RECORD EXCERPTS
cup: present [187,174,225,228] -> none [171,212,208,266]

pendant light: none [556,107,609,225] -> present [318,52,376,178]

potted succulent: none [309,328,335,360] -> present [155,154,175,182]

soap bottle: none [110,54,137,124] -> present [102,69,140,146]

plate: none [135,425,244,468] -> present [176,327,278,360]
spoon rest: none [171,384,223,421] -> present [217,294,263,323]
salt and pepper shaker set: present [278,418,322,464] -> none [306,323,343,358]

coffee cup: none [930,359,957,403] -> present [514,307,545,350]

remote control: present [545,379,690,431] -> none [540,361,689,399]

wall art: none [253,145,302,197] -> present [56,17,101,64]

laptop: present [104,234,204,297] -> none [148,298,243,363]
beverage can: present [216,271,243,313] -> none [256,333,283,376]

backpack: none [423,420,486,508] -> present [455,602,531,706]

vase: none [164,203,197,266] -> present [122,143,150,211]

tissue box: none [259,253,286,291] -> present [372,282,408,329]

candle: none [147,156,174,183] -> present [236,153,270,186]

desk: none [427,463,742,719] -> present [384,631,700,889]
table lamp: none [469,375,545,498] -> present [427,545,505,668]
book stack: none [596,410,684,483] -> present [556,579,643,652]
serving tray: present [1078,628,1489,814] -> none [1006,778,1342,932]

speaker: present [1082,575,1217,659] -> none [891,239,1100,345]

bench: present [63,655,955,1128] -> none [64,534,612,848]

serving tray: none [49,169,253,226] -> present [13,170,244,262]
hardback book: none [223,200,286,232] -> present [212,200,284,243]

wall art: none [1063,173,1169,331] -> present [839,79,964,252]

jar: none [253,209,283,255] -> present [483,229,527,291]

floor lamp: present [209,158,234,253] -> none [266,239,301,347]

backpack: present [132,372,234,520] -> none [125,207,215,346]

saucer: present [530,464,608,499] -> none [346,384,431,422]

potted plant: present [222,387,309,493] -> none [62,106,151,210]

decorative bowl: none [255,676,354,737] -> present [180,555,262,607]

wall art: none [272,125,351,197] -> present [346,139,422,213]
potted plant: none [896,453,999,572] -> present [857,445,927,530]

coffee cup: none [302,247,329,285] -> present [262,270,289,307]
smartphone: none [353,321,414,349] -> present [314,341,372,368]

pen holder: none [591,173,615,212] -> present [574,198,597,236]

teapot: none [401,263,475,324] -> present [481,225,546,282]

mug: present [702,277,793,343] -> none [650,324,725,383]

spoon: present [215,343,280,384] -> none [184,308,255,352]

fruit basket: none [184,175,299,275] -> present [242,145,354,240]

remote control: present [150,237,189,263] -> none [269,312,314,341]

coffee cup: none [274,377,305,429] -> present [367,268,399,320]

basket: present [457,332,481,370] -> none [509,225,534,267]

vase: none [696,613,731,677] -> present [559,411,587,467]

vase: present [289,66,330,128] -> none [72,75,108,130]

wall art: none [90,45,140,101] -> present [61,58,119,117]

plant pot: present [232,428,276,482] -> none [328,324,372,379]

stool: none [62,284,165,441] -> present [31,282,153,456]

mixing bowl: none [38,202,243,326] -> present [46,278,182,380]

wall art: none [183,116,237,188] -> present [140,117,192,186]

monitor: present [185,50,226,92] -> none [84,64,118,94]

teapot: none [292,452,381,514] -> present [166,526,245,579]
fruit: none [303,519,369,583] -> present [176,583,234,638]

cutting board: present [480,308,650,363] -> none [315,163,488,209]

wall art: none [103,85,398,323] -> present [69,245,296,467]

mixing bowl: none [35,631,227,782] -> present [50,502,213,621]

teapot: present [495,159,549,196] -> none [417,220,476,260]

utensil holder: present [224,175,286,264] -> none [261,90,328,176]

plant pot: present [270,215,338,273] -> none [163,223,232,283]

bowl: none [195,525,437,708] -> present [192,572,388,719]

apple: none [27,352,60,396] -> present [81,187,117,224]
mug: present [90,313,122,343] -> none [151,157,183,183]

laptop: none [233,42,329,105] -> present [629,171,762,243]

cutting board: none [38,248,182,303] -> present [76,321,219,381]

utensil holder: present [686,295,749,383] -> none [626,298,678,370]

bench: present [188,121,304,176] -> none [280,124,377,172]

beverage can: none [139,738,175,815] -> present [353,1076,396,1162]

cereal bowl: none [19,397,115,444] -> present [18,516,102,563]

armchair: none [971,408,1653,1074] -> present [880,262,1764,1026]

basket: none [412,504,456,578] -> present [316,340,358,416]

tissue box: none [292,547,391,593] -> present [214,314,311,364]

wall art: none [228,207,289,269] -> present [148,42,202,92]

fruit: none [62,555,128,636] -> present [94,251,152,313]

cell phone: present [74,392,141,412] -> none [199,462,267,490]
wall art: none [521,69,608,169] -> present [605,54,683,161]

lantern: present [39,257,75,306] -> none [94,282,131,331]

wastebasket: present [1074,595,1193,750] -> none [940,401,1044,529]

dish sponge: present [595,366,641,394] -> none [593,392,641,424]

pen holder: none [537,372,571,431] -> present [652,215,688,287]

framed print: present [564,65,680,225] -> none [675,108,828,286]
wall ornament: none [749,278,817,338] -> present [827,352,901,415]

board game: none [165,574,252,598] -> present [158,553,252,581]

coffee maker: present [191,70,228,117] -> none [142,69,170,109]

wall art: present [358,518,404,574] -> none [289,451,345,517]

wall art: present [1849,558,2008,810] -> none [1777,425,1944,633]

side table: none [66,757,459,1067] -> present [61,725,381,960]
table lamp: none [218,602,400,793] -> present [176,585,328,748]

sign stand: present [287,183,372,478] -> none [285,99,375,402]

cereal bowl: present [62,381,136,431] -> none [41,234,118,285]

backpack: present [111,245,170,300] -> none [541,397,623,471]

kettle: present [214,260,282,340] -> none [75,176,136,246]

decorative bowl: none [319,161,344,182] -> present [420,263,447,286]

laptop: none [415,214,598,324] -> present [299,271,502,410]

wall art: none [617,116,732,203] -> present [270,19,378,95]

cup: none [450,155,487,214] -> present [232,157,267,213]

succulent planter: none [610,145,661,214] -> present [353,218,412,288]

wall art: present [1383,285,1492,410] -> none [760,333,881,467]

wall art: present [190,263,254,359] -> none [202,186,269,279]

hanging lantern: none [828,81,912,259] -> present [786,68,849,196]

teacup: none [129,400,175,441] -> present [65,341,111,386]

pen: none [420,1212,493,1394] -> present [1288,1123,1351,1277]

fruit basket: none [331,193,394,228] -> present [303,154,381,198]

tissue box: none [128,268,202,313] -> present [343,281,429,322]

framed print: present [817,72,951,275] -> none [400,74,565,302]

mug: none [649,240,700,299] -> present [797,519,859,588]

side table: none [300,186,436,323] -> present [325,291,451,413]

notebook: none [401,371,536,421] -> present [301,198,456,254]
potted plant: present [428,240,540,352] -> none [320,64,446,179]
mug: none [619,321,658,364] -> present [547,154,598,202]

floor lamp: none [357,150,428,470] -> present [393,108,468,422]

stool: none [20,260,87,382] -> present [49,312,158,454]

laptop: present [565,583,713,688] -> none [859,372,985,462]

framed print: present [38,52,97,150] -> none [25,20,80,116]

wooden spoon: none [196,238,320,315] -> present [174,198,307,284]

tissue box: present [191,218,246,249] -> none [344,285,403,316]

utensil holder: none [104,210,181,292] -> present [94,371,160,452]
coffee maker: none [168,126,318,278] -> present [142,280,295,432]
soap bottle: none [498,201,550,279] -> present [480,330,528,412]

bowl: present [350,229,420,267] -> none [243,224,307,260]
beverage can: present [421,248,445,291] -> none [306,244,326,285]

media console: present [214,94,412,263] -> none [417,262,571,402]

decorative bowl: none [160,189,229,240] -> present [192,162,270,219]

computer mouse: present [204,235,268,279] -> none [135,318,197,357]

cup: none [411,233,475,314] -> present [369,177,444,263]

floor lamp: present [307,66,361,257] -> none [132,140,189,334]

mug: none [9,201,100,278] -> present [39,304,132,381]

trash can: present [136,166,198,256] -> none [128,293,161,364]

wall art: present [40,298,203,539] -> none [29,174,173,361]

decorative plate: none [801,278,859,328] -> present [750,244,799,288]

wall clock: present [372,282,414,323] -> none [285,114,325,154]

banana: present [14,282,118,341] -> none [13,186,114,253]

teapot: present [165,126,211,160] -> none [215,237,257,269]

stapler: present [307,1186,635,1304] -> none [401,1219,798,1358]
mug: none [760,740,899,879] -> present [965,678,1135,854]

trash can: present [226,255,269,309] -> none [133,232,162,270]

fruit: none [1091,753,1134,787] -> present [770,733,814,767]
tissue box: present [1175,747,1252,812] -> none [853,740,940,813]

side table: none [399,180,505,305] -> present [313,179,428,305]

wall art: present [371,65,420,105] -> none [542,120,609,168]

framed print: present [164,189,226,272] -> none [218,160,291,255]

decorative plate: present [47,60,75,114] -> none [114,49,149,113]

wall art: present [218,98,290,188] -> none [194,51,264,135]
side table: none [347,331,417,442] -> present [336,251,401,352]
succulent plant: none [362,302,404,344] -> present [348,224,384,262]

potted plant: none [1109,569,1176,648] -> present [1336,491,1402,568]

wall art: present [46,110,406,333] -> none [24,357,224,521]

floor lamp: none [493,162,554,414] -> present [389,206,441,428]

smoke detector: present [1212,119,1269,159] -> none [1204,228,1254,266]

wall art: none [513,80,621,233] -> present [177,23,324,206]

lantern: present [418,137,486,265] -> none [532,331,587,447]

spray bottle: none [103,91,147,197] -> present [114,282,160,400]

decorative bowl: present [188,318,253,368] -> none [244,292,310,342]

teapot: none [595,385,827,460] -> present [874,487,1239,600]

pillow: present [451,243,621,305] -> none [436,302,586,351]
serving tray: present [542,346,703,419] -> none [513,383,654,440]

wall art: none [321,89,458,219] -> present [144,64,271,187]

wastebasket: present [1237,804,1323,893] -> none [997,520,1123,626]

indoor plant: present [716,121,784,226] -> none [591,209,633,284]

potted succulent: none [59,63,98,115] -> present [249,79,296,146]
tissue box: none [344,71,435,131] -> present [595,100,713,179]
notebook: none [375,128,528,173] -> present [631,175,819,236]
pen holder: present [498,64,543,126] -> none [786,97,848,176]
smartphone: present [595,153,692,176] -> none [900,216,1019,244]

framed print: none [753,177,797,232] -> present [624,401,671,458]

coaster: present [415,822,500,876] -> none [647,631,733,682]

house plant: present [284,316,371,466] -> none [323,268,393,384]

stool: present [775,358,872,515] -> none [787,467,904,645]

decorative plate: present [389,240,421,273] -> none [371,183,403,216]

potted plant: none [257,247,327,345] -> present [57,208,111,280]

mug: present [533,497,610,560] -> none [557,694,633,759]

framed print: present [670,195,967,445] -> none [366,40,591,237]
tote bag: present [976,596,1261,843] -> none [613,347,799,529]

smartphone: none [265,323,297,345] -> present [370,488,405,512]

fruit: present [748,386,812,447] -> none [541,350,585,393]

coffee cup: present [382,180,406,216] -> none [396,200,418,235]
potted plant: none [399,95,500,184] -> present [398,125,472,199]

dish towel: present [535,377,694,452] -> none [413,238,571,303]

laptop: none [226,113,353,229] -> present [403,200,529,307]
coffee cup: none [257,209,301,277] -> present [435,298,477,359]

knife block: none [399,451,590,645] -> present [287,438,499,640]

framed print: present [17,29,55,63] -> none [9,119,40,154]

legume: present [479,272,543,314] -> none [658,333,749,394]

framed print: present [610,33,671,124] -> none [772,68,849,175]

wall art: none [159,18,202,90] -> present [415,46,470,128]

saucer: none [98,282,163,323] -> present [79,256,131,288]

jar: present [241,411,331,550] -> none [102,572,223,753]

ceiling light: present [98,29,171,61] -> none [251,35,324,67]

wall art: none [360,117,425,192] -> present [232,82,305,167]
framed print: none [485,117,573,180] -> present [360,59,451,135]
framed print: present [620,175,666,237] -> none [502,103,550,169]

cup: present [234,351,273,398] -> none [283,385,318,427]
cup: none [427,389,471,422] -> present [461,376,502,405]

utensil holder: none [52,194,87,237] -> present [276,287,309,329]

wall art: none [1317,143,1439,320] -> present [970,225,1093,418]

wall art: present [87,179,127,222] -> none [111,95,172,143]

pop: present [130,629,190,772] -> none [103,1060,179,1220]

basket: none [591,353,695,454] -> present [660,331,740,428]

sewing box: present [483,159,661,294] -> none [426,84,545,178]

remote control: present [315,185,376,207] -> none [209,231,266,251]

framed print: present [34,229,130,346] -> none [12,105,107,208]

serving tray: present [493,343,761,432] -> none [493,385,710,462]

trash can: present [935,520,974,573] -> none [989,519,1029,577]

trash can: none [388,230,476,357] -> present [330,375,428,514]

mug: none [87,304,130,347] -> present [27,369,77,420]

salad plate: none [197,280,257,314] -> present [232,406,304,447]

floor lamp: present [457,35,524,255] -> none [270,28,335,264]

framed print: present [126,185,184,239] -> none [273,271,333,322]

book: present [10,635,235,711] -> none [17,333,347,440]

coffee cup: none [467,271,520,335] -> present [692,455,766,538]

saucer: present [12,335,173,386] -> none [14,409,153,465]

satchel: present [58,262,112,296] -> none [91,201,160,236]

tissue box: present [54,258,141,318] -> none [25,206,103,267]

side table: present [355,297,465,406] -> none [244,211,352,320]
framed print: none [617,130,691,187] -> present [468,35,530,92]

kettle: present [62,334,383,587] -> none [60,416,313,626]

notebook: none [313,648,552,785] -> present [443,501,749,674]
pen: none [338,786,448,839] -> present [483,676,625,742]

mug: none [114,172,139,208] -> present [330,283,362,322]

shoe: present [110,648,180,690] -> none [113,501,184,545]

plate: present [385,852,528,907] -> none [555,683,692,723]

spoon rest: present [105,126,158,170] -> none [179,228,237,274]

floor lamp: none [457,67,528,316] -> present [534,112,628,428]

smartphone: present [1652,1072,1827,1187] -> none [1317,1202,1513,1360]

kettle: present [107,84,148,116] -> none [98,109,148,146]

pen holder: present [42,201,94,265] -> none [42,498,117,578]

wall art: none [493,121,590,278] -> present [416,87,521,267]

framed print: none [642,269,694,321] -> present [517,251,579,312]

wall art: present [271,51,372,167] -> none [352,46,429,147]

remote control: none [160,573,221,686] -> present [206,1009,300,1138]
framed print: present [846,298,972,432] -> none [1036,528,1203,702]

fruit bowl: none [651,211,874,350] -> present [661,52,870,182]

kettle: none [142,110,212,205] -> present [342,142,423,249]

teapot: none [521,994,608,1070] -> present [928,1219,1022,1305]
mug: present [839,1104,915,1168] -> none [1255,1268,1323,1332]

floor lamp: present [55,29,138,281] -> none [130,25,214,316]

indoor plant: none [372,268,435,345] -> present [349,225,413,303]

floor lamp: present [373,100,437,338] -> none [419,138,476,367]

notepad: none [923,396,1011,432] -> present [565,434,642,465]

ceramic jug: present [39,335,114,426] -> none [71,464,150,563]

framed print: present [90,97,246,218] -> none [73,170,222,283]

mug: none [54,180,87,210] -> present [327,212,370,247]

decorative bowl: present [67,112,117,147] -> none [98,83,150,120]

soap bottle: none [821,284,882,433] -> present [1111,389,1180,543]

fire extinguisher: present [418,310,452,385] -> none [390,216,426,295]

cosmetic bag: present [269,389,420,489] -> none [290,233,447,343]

WHAT THE TASK ASKS
What you return should be the lines from the beginning of the records through the one that contains "soap bottle: none [110,54,137,124]", repeated exactly and with no additions.

SOLUTION FOR THIS TASK
cup: present [187,174,225,228] -> none [171,212,208,266]

pendant light: none [556,107,609,225] -> present [318,52,376,178]

potted succulent: none [309,328,335,360] -> present [155,154,175,182]

soap bottle: none [110,54,137,124] -> present [102,69,140,146]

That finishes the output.